[lbo-talk] Re: Blaming the lobby

Julio Huato juliohuato at gmail.com
Wed May 3 07:07:27 PDT 2006


Yoshie cited Finkelstein's article in MRZine.

Quickly, IMHO, the issue is larger than whether or not some coherent "Israel Lobby" dictates U.S. foreign policy in the Middle East. As far as I'm concerned, M&W's merit is to hint at this larger issue, namely the discrepancy between the strategic interest of the U.S. capitalist class and the overall design of U.S. foreign policy -- overall, not only in the Middle East.

Finkelstein's article is well informed, but it assumes constant things that are not constant, e.g. that "Israel is [and, by insinuation, will be] the only stable and secure base for projecting U.S. power in this region," that "Israel [is] a unique and irreplaceable American asset in the Middle East," that "both U.S. and Israeli elites have always believed that the Arabs need to be kept subordinate," etc.

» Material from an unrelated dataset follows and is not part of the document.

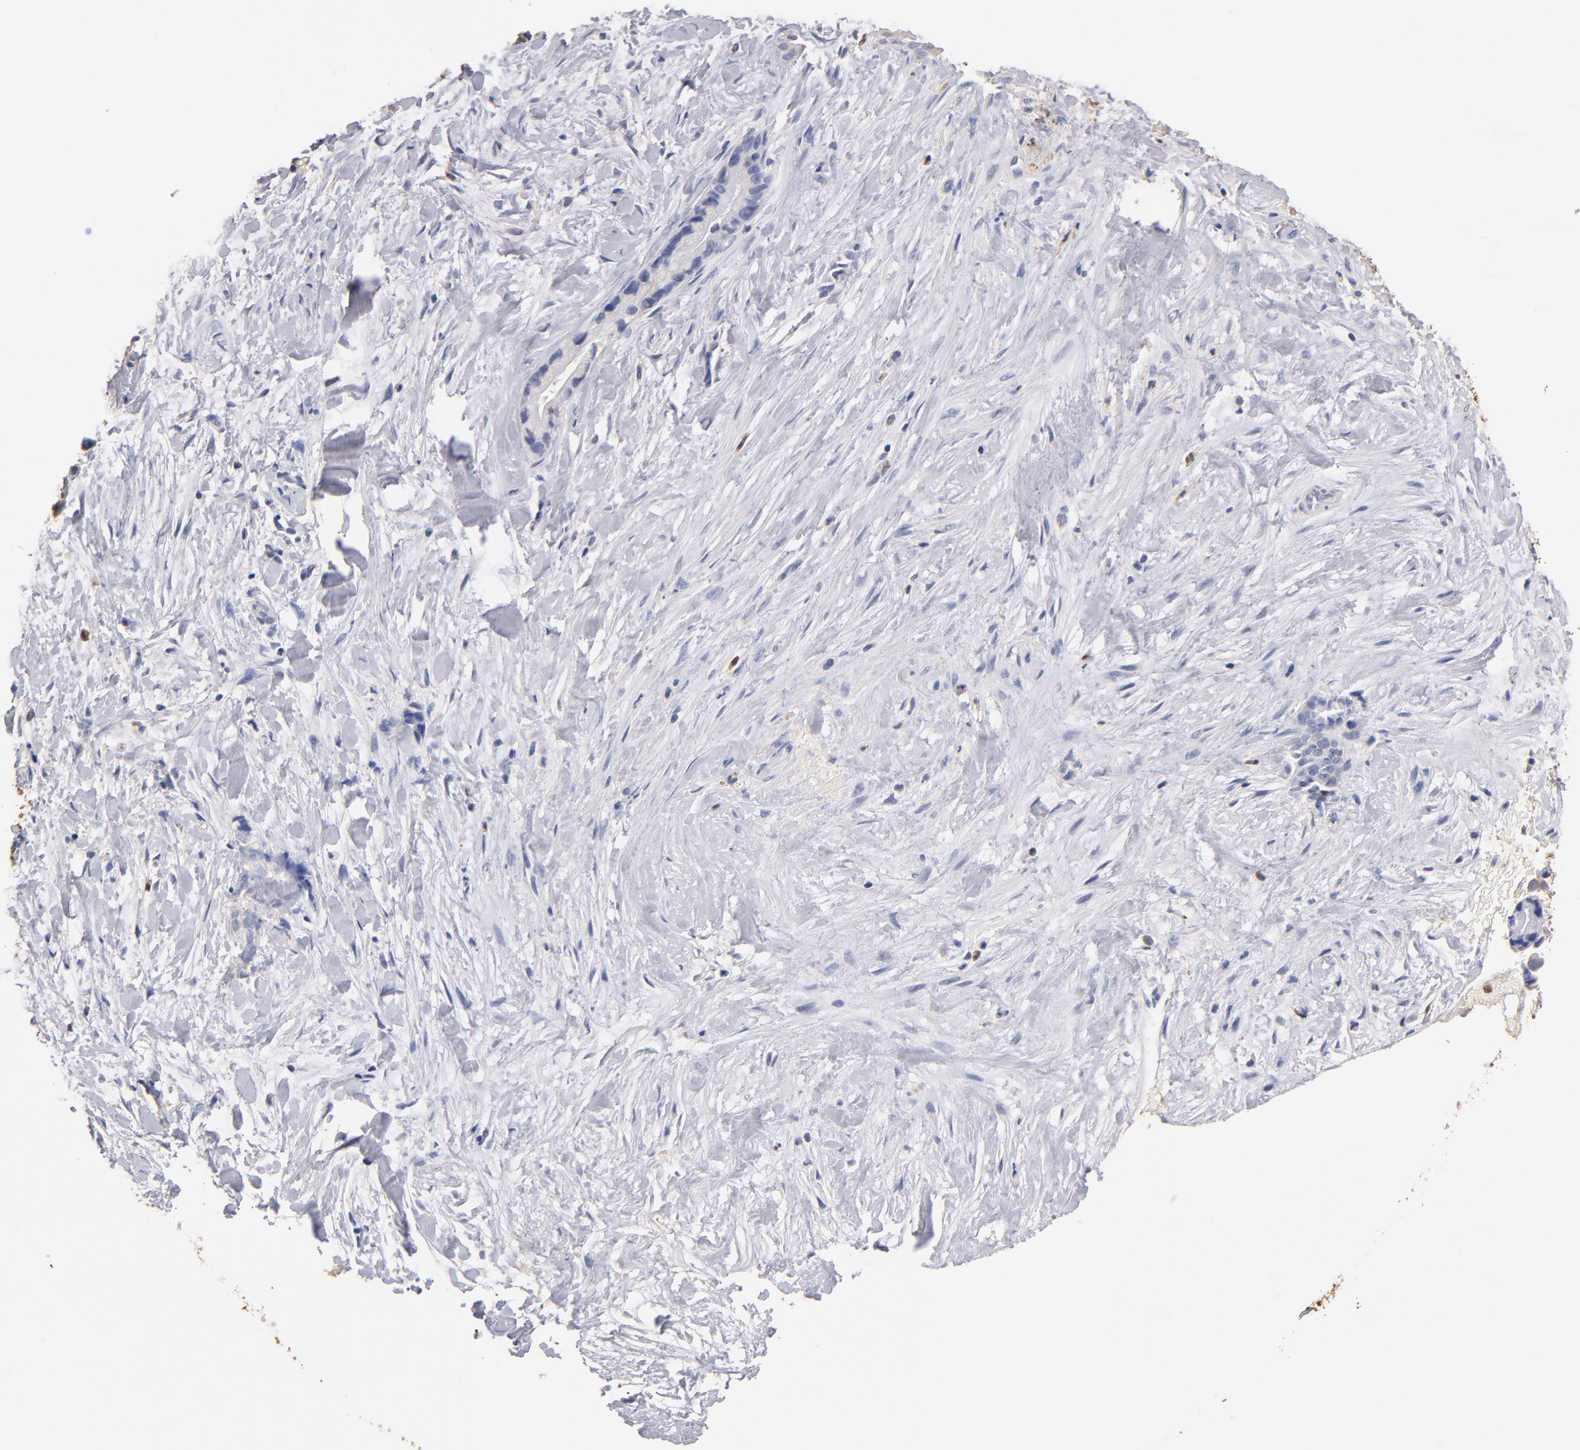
{"staining": {"intensity": "negative", "quantity": "none", "location": "none"}, "tissue": "liver cancer", "cell_type": "Tumor cells", "image_type": "cancer", "snomed": [{"axis": "morphology", "description": "Cholangiocarcinoma"}, {"axis": "topography", "description": "Liver"}], "caption": "Tumor cells show no significant positivity in cholangiocarcinoma (liver).", "gene": "RO60", "patient": {"sex": "female", "age": 55}}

When one thinks the international strategy of U.S. capitalism afresh (and big disasters lead the rulers to interrogate themselves in depth), those things are not givens -- they are endogenous variables.

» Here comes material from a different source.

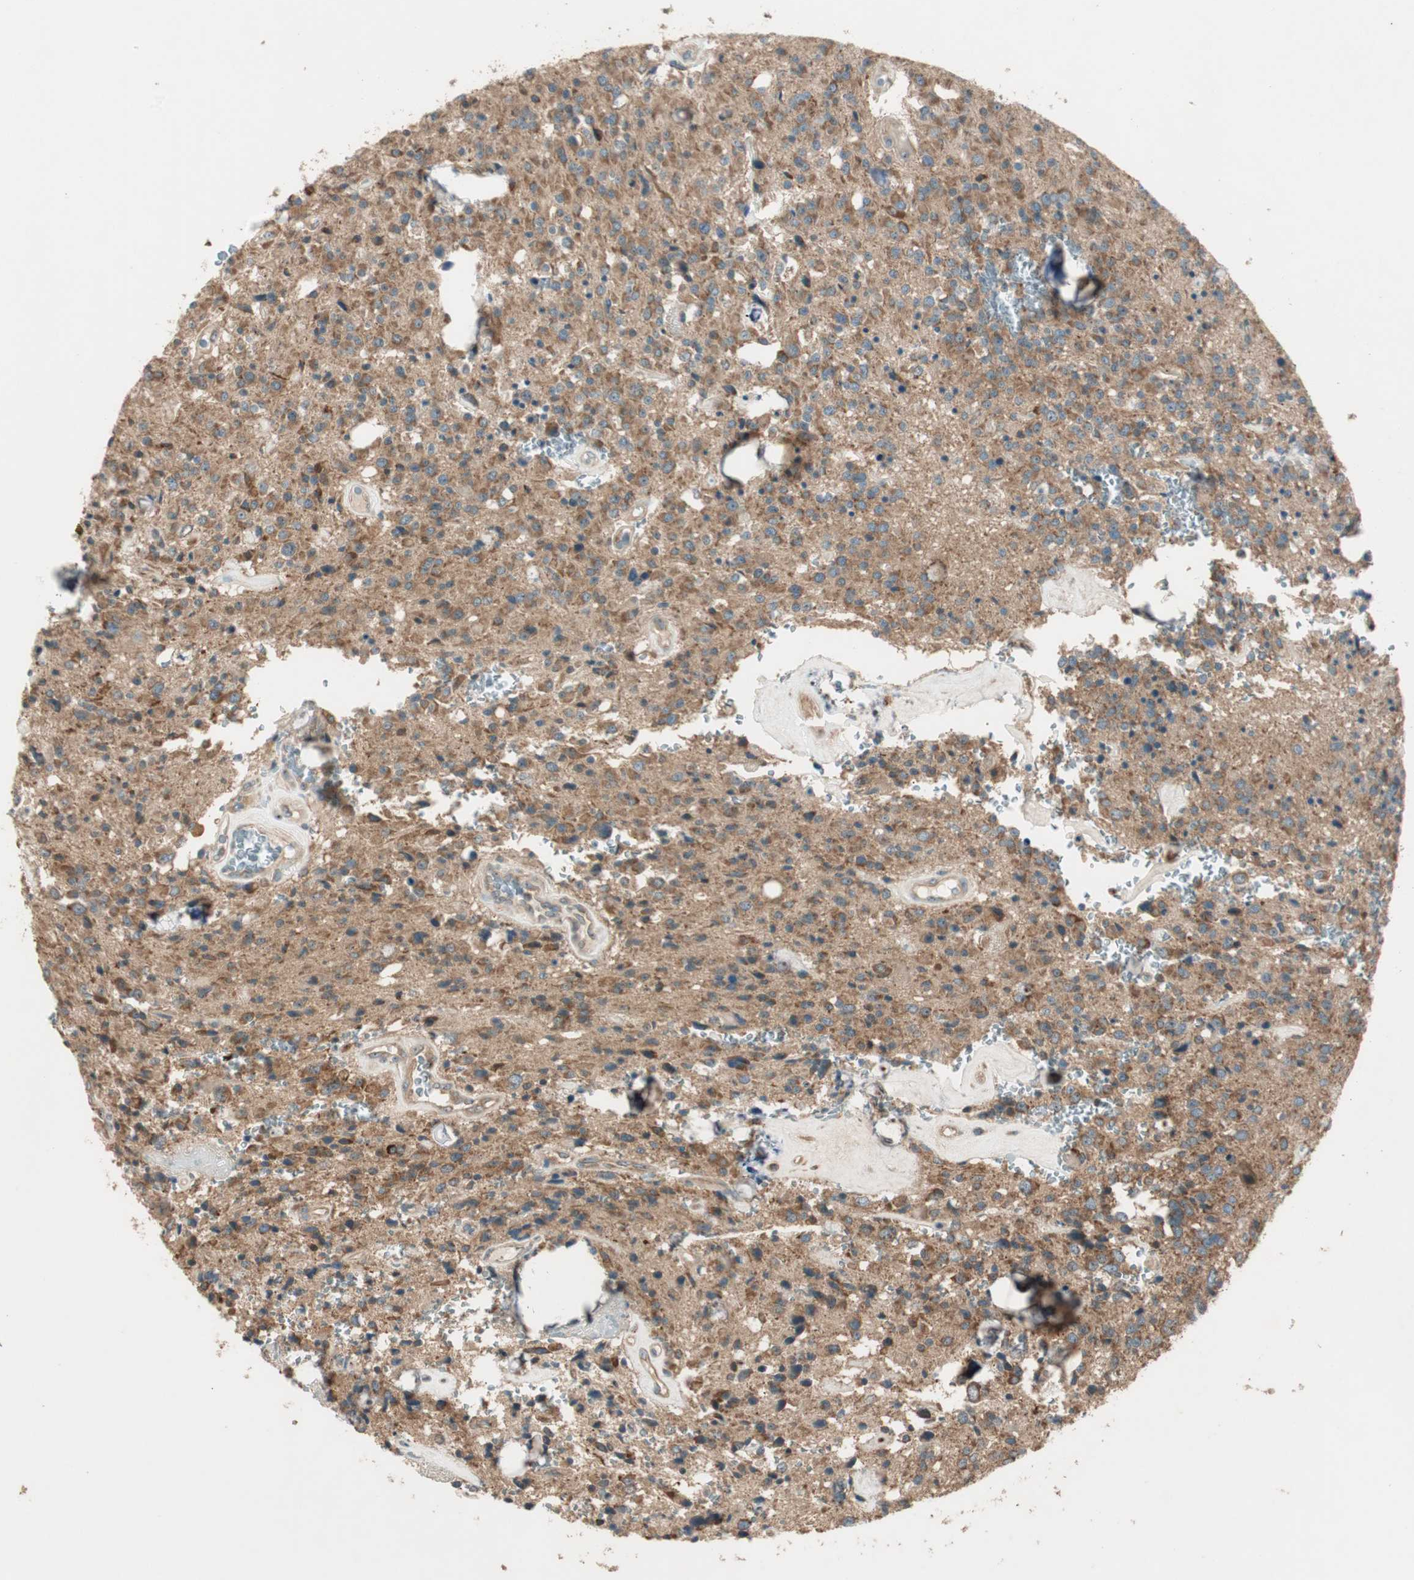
{"staining": {"intensity": "moderate", "quantity": ">75%", "location": "cytoplasmic/membranous"}, "tissue": "glioma", "cell_type": "Tumor cells", "image_type": "cancer", "snomed": [{"axis": "morphology", "description": "Glioma, malignant, Low grade"}, {"axis": "topography", "description": "Brain"}], "caption": "DAB immunohistochemical staining of malignant glioma (low-grade) reveals moderate cytoplasmic/membranous protein expression in approximately >75% of tumor cells.", "gene": "CC2D1A", "patient": {"sex": "male", "age": 58}}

Again, I recommend Peter Beinart's article in the NYT Magazine. It doesn't mention the Israel Lobby even once, yet the implications of a shift of the kind he proposes in foreign policy would be huge for the Middle East. One merit in Beinart's article, besides its clarity, is that it provides historical context -- the kind of foreign policy that now appears unthinkable was (partially at least) *the* U.S. foreign policy in the immediate postwar (e.g., vis a vis a devastated Europe) -- that is, when the U.S. was at the peak of its power in the world stage. I'm not endorsing Beinart's views. I think of his as an effort to articulate a better, lasting, more workable, more stable approach for U.S. capitalism to retain its international hegemony.

A final thought -- one schematic (but useful) way to think of the current international dilemma for U.S. capitalists is by analogy with the formation of the nation state in medieval Europe.